*** Opening Input ***

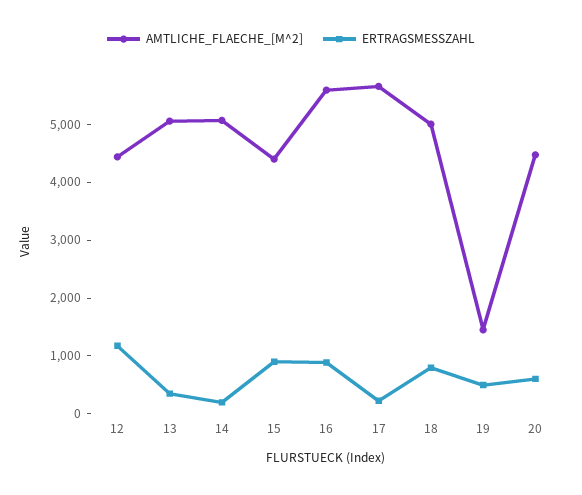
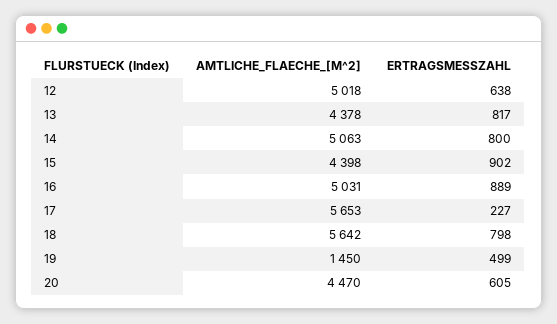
  {
    "AMTLICHE_FLAECHE_[M^2]": {
-     "12": 4400,
+     "12": 5018,
-     "13": 5000,
+     "13": 4378,
      "14": 5063,
      "15": 4398,
-     "16": 5600,
+     "16": 5031,
      "17": 5653,
-     "18": 5000,
+     "18": 5642,
      "19": 1450,
      "20": 4470
    },
    "ERTRAGSMESSZAHL": {
-     "12": 1200,
+     "12": 638,
-     "13": 400,
+     "13": 817,
-     "14": 200,
+     "14": 800,
      "15": 902,
      "16": 889,
      "17": 227,
      "18": 798,
      "19": 499,
      "20": 605
    }
  }

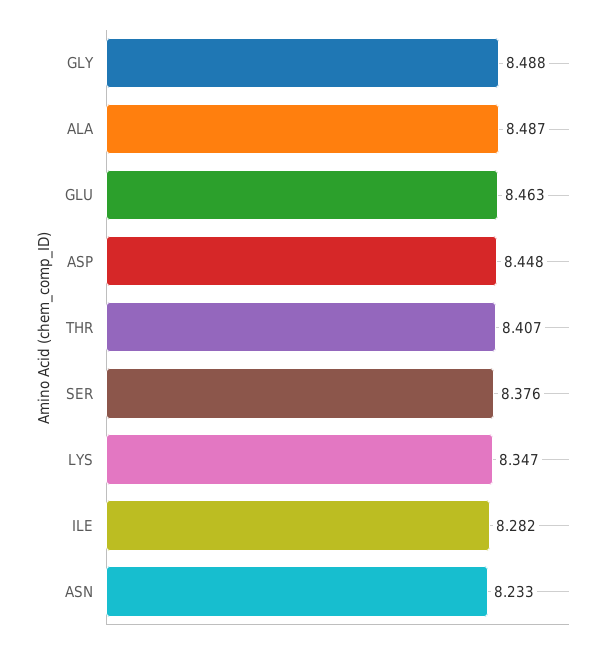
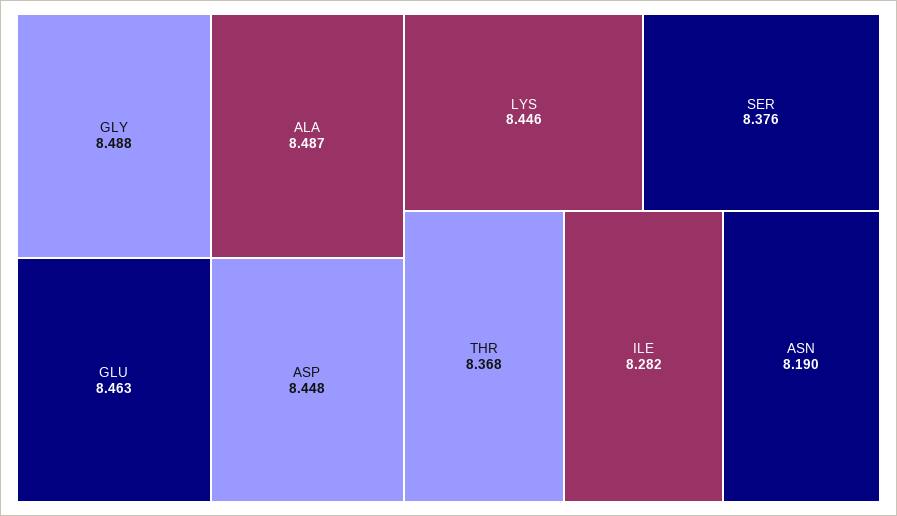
  {
    "GLY": 8.488,
    "ALA": 8.487,
    "GLU": 8.463,
    "ASP": 8.448,
-   "THR": 8.407,
+   "THR": 8.368,
    "SER": 8.376,
-   "LYS": 8.347,
+   "LYS": 8.446,
    "ILE": 8.282,
-   "ASN": 8.233
+   "ASN": 8.19
  }

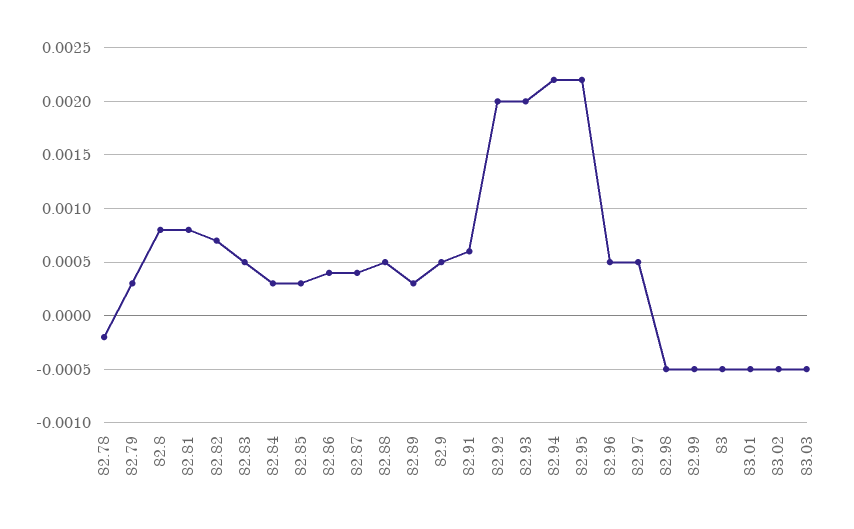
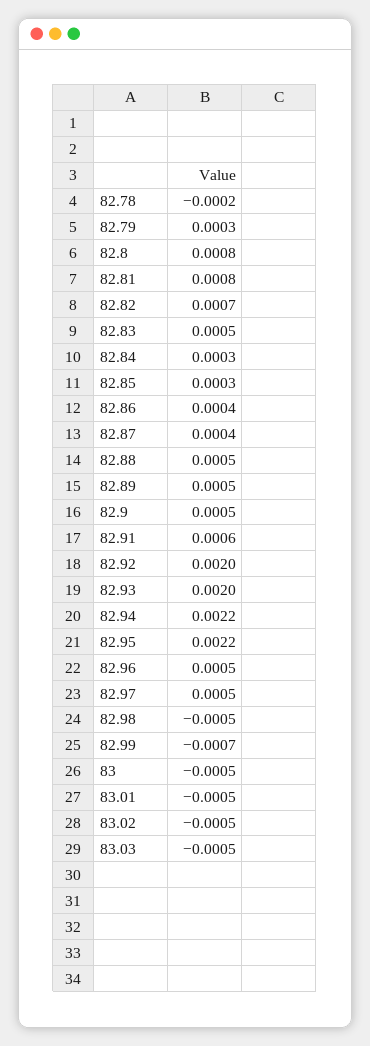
  {
    "82.78": -0.0002,
    "82.79": 0.0003,
    "82.8": 0.0008,
    "82.81": 0.0008,
    "82.82": 0.0007,
    "82.83": 0.0005,
    "82.84": 0.0003,
    "82.85": 0.0003,
    "82.86": 0.0004,
    "82.87": 0.0004,
    "82.88": 0.0005,
-   "82.89": 0.0003,
+   "82.89": 0.0005,
    "82.9": 0.0005,
    "82.91": 0.0006,
    "82.92": 0.002,
    "82.93": 0.002,
    "82.94": 0.0022,
    "82.95": 0.0022,
    "82.96": 0.0005,
    "82.97": 0.0005,
    "82.98": -0.0005,
-   "82.99": -0.0005,
+   "82.99": -0.0007,
    "83": -0.0005,
    "83.01": -0.0005,
    "83.02": -0.0005,
    "83.03": -0.0005
  }

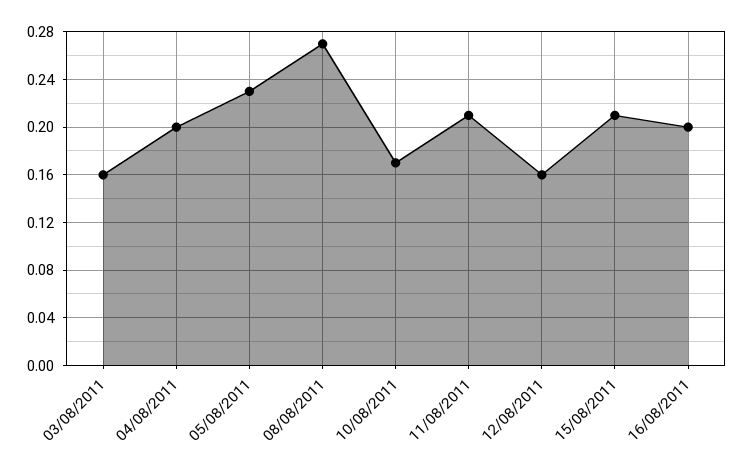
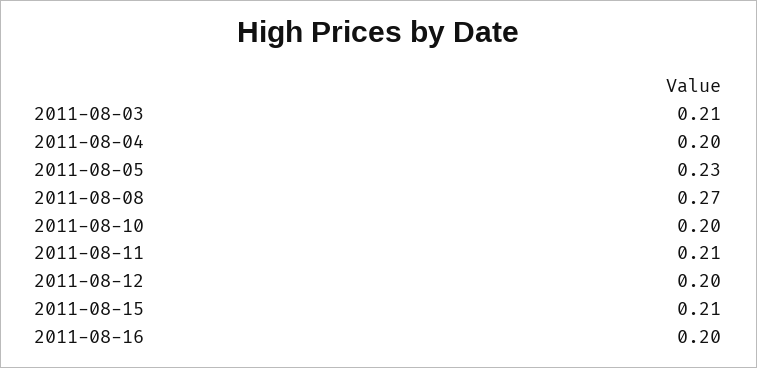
  {
-   "03/08/2011": 0.16,
+   "03/08/2011": 0.21,
    "04/08/2011": 0.2,
    "05/08/2011": 0.23,
    "08/08/2011": 0.27,
-   "10/08/2011": 0.17,
+   "10/08/2011": 0.2,
    "11/08/2011": 0.21,
-   "12/08/2011": 0.16,
+   "12/08/2011": 0.2,
    "15/08/2011": 0.21,
    "16/08/2011": 0.2
  }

*** Closing Input ***

### What the exercise asks
Verbatim copy, images excluded: transcribe all the entries above.

### Completed task
  {
    "AMTLICHE_FLAECHE_[M^2]": {
-     "12": 4400,
+     "12": 5018,
-     "13": 5000,
+     "13": 4378,
      "14": 5063,
      "15": 4398,
-     "16": 5600,
+     "16": 5031,
      "17": 5653,
-     "18": 5000,
+     "18": 5642,
      "19": 1450,
      "20": 4470
    },
    "ERTRAGSMESSZAHL": {
-     "12": 1200,
+     "12": 638,
-     "13": 400,
+     "13": 817,
-     "14": 200,
+     "14": 800,
      "15": 902,
      "16": 889,
      "17": 227,
      "18": 798,
      "19": 499,
      "20": 605
    }
  }

  {
    "GLY": 8.488,
    "ALA": 8.487,
    "GLU": 8.463,
    "ASP": 8.448,
-   "THR": 8.407,
+   "THR": 8.368,
    "SER": 8.376,
-   "LYS": 8.347,
+   "LYS": 8.446,
    "ILE": 8.282,
-   "ASN": 8.233
+   "ASN": 8.19
  }

  {
    "82.78": -0.0002,
    "82.79": 0.0003,
    "82.8": 0.0008,
    "82.81": 0.0008,
    "82.82": 0.0007,
    "82.83": 0.0005,
    "82.84": 0.0003,
    "82.85": 0.0003,
    "82.86": 0.0004,
    "82.87": 0.0004,
    "82.88": 0.0005,
-   "82.89": 0.0003,
+   "82.89": 0.0005,
    "82.9": 0.0005,
    "82.91": 0.0006,
    "82.92": 0.002,
    "82.93": 0.002,
    "82.94": 0.0022,
    "82.95": 0.0022,
    "82.96": 0.0005,
    "82.97": 0.0005,
    "82.98": -0.0005,
-   "82.99": -0.0005,
+   "82.99": -0.0007,
    "83": -0.0005,
    "83.01": -0.0005,
    "83.02": -0.0005,
    "83.03": -0.0005
  }

  {
-   "03/08/2011": 0.16,
+   "03/08/2011": 0.21,
    "04/08/2011": 0.2,
    "05/08/2011": 0.23,
    "08/08/2011": 0.27,
-   "10/08/2011": 0.17,
+   "10/08/2011": 0.2,
    "11/08/2011": 0.21,
-   "12/08/2011": 0.16,
+   "12/08/2011": 0.2,
    "15/08/2011": 0.21,
    "16/08/2011": 0.2
  }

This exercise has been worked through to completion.